Fire, FIRE! Kill the interface designers too, while you're at it

   As long as players have at least one Blunt, one Edged, and one Piercing weapon (preferably with gem sockets) and take enemy weaknesses into consideration when fighting (players can put gems into sockets and remove them any time), they'll have a largely easy time with Vagrant Story. The interface, however, can really bog down combat, since switching weapons and managing their gem sockets requires players to slog repeatedly through the menus, which are fairly sluggish; there are, however, shortcuts for consumable items, Break Arts, and magic. Since enemy types change constantly during Ashley's quest, casting scan magic to determine weaknesses (scan magic, annoyingly, can "Miss"), and changing/altering weapons as needed becomes a tedious process.

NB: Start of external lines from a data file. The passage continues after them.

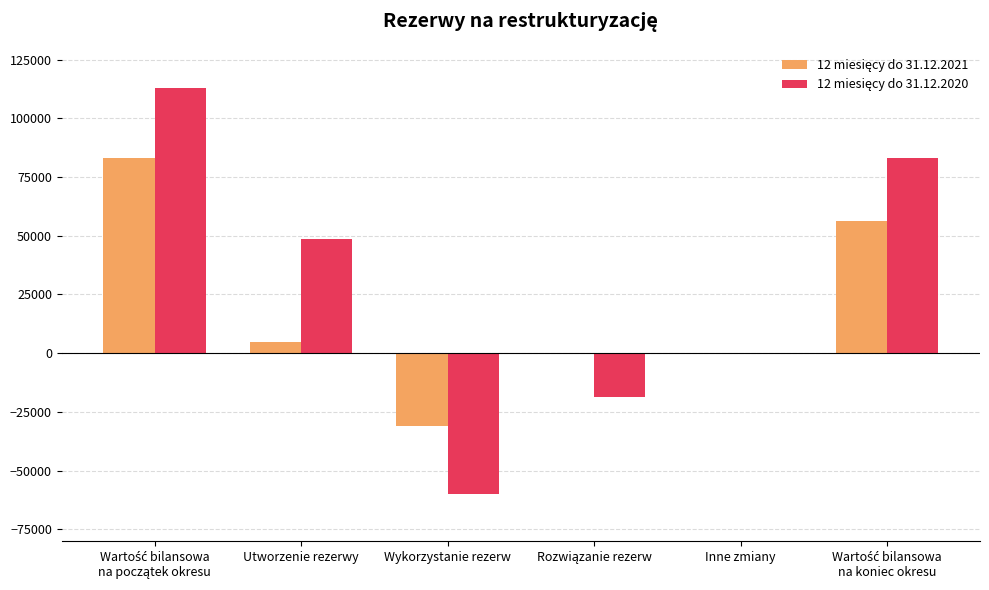

What is the total value across all series at Utworzenie rezerwy?

53507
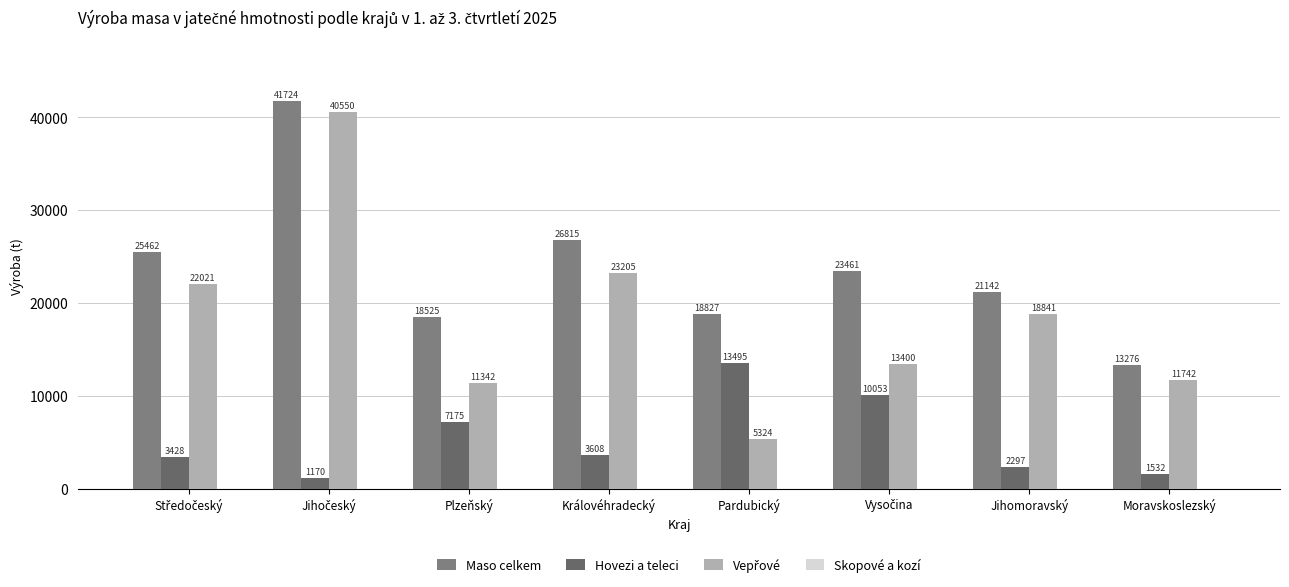

How many data points does each series have?

8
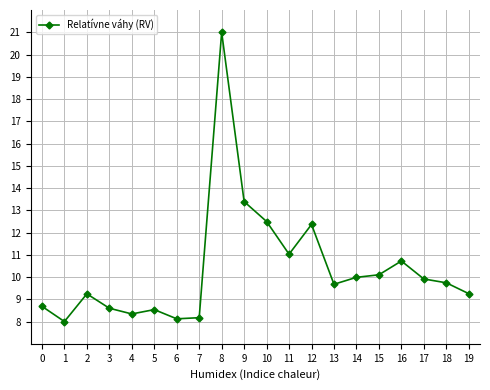

How many values are below 9?

7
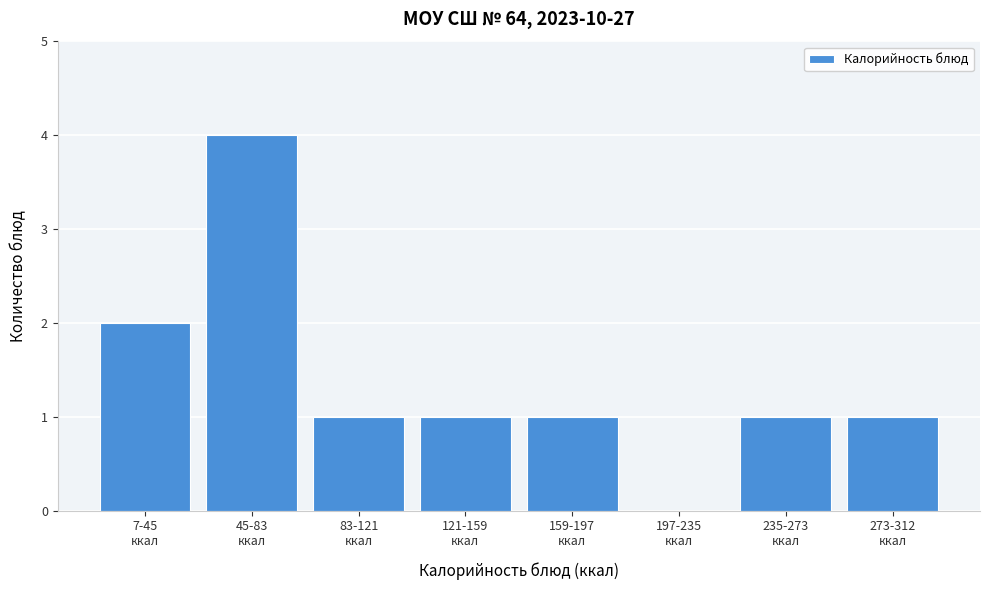

What is the greatest value displayed?

4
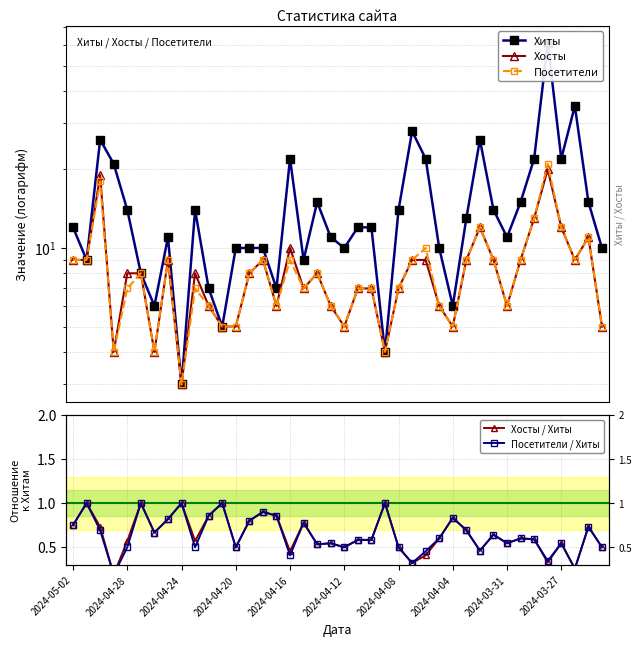

What are all the series names shown in the legend?

Хиты, Хосты, Посетители, Хосты / Хиты, Посетители / Хиты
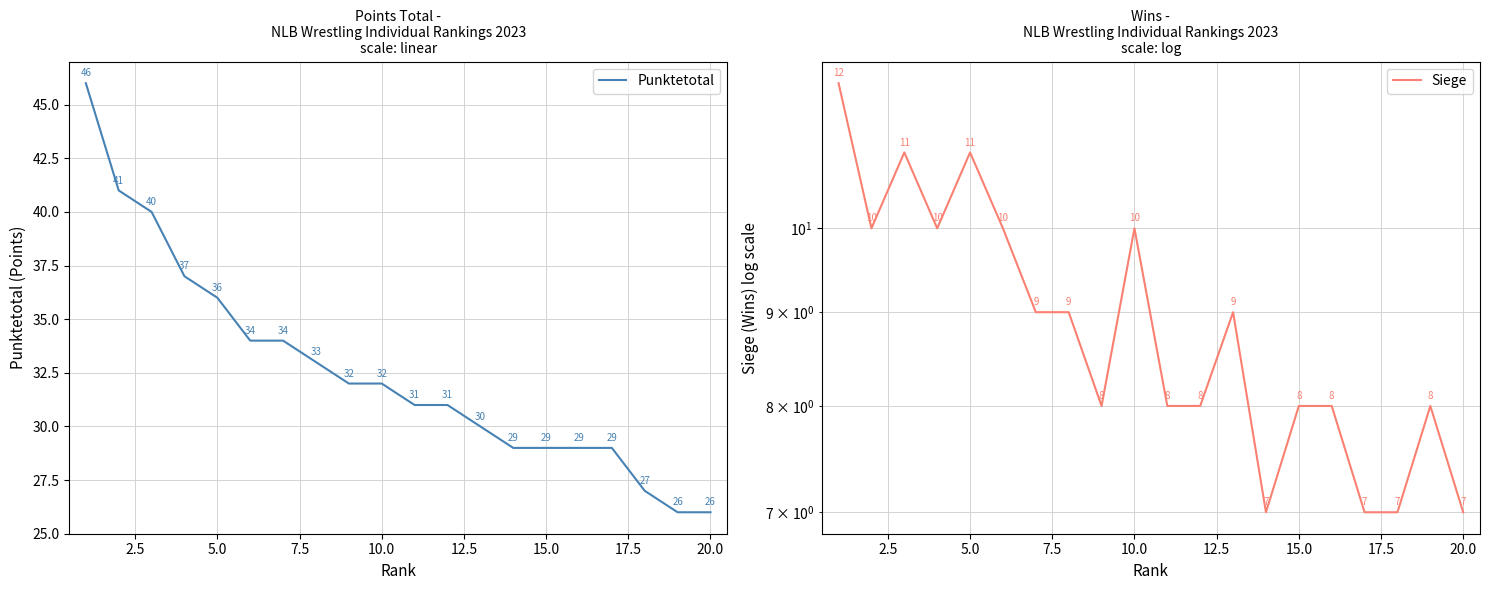

Reading left to right, extract all data points from this chart.

Punktetotal: 46	41	40	37	36	34	34	33	32	32	31	31	30	29	29	29	29	27	26	26
Siege: 12	10	11	10	11	10	9	9	8	10	8	8	9	7	8	8	7	7	8	7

In the end, the battle system is functional, yet somewhat loses its appeal when you slog through the menus for the bajillionth time.

   The interface is, of course, most unfortunate. The menus are, as mentioned, fairly sluggish, and managing equipment during battle and at Workshops can be painful processes. The game also limits the number of types of equipment and items Ashley can carry, and while I had no problem with running out of space for types of consumable items, I did repeatedly run out of space for weapons and armor. There are Containers where Ashley can store away excess gear, although the process of doing so is needlessly time-consuming, and even requires players to save after conforming item storage and removal. The spacing of save points is a tad bit inconsistent at times, as well, although the game's maps can be fairly useful in deciding where to go next, even if it's a tad bit difficult to discern how different areas are connected. Overall, the developers could've certainly made the game more user-friendly.

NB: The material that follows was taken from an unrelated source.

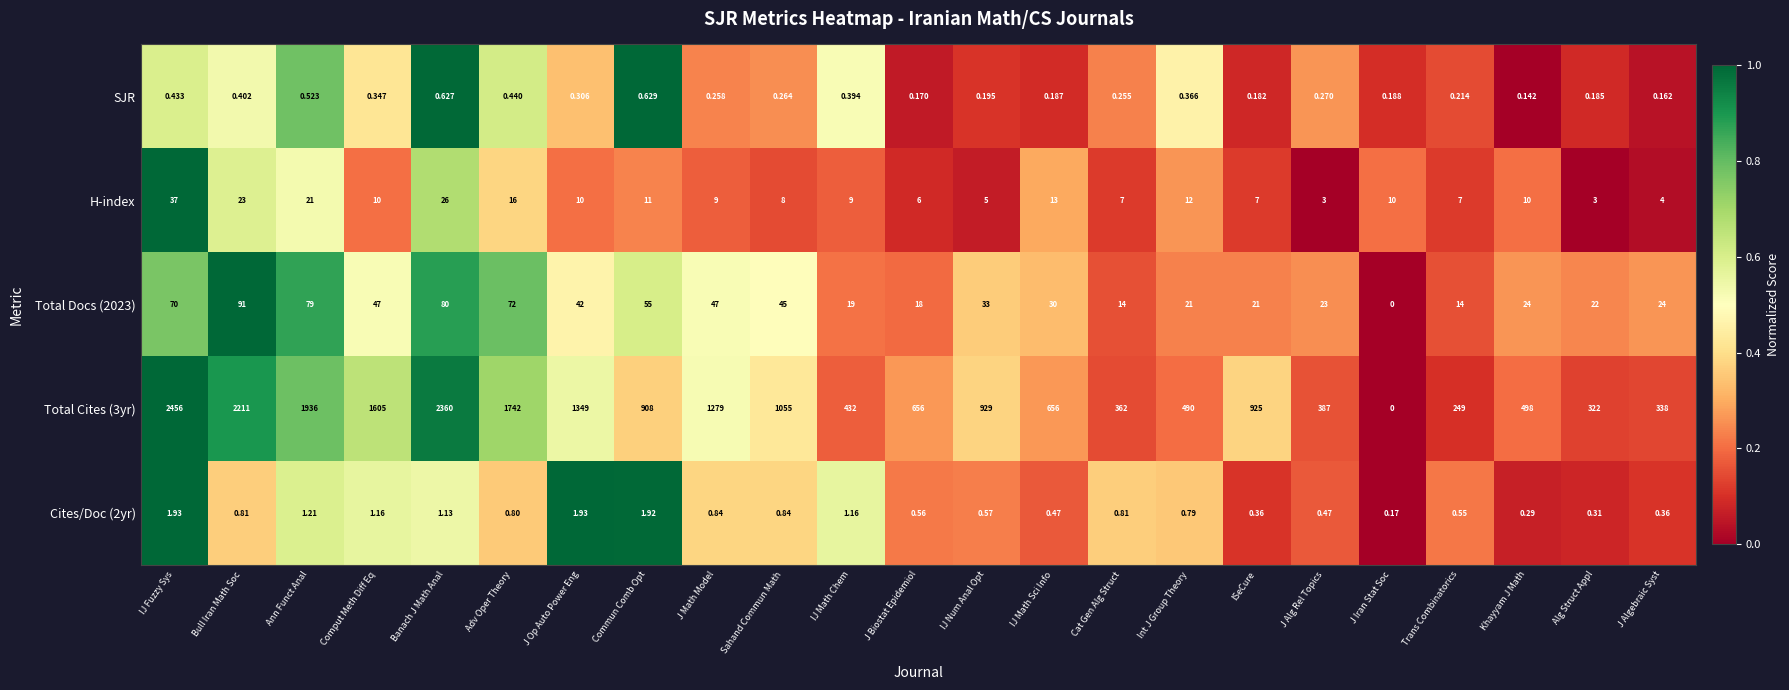

Which category has the lowest value in the Total Docs (2023) series?

J Iran Stat Soc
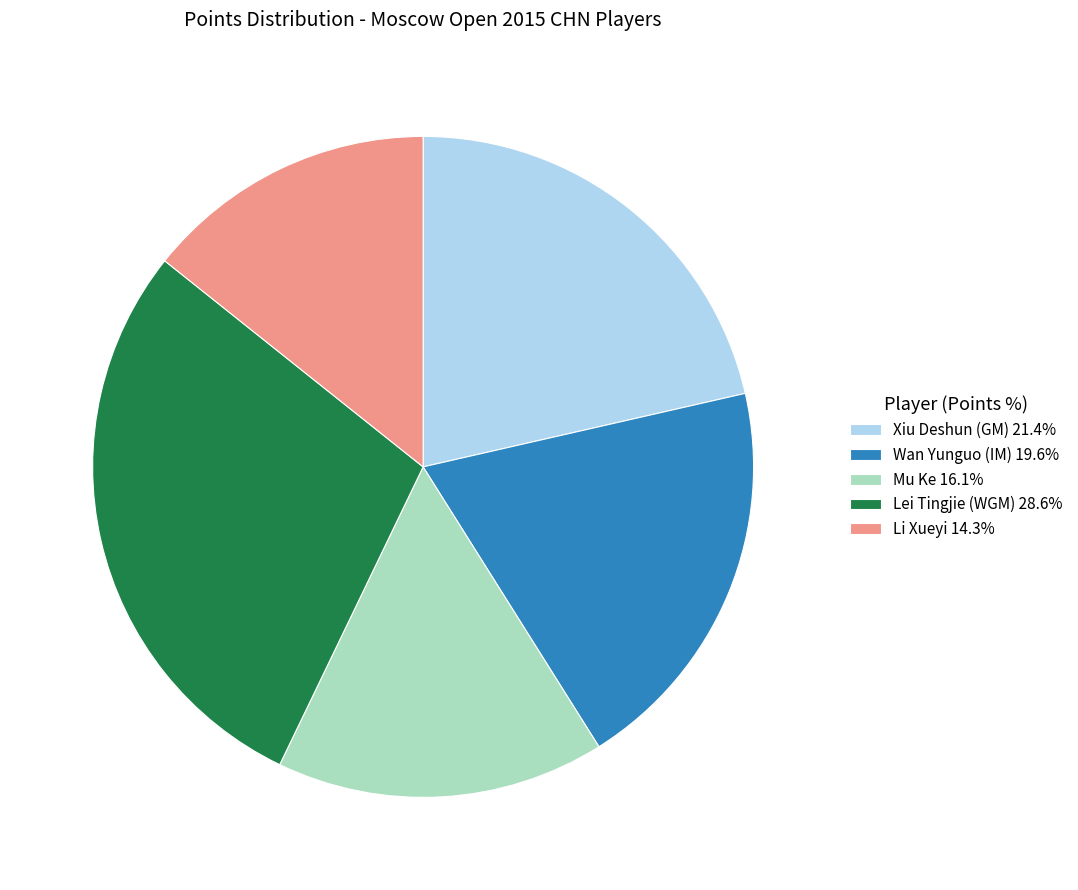

Is there a majority slice in this chart?

No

   The depth of the weapon system, in addition to the story, is what mainly sets Vagrant Story apart from other RPGs. Granted, the enemy targeting system is reminiscent of that in Parasite Eve (minus the ability to target specific enemy parts), although Vagrant Story, even today, stands out as unique.

Treat civilization with love and peace! The box is civilization!

   The story is decent, although the pacing is fairly sloppy. There are a few good twists, although cutscenes, at times, are hours apart; the player can, in fact, go through many boss fights without officially advancing the plot. The story itself can be difficult to follow if the player misses or forgets the backstory or certain story scenes. All in all, weak pacing hampers what would've likely been an excellent plot.

   Vagrant Story's aural presentation could've used some improvement, as well. Hitoshi Sakimoto, having worked with Masaharu Iwada in Final Fantasy Tactics, goes solo with the game's soundtrack, which has a largely cinematic feel, and includes a few decent, yet many forgettable and somewhat-ambivalent, pieces. Many areas in the game don't have any music at all, moreover, although the sounds of Ashley fighting his enemies help a little to break the silence. Overall, the aurals aren't superb, yet still provide a decent ambience for the game.

   Vagrant Story's visual presentation could've used a bit more polish, too. The game opts for a full 3-D look, with environments and character models containing a pixelated look. Though the colors are a bit dark, they nonetheless enhance the game's atmosphere, and spell animations are reasonably flashy. Generally, while the game isn't entirely pretty, the graphics still serve their purpose.

   Finally, finishing the game can take anywhere from twenty to thirty hours, with a Clear Game added to the mix. Ultimately, Vagrant Story showed strong potential, although a sluggish interface hampers what could've possibly been a solid battle system, and its presentation values leave room for improvement. It certainly doesn't justify the glowing ovation it's received in both Japan and America, and can be fairly tedious even if you "play it right," although it can still be an okay time-killer.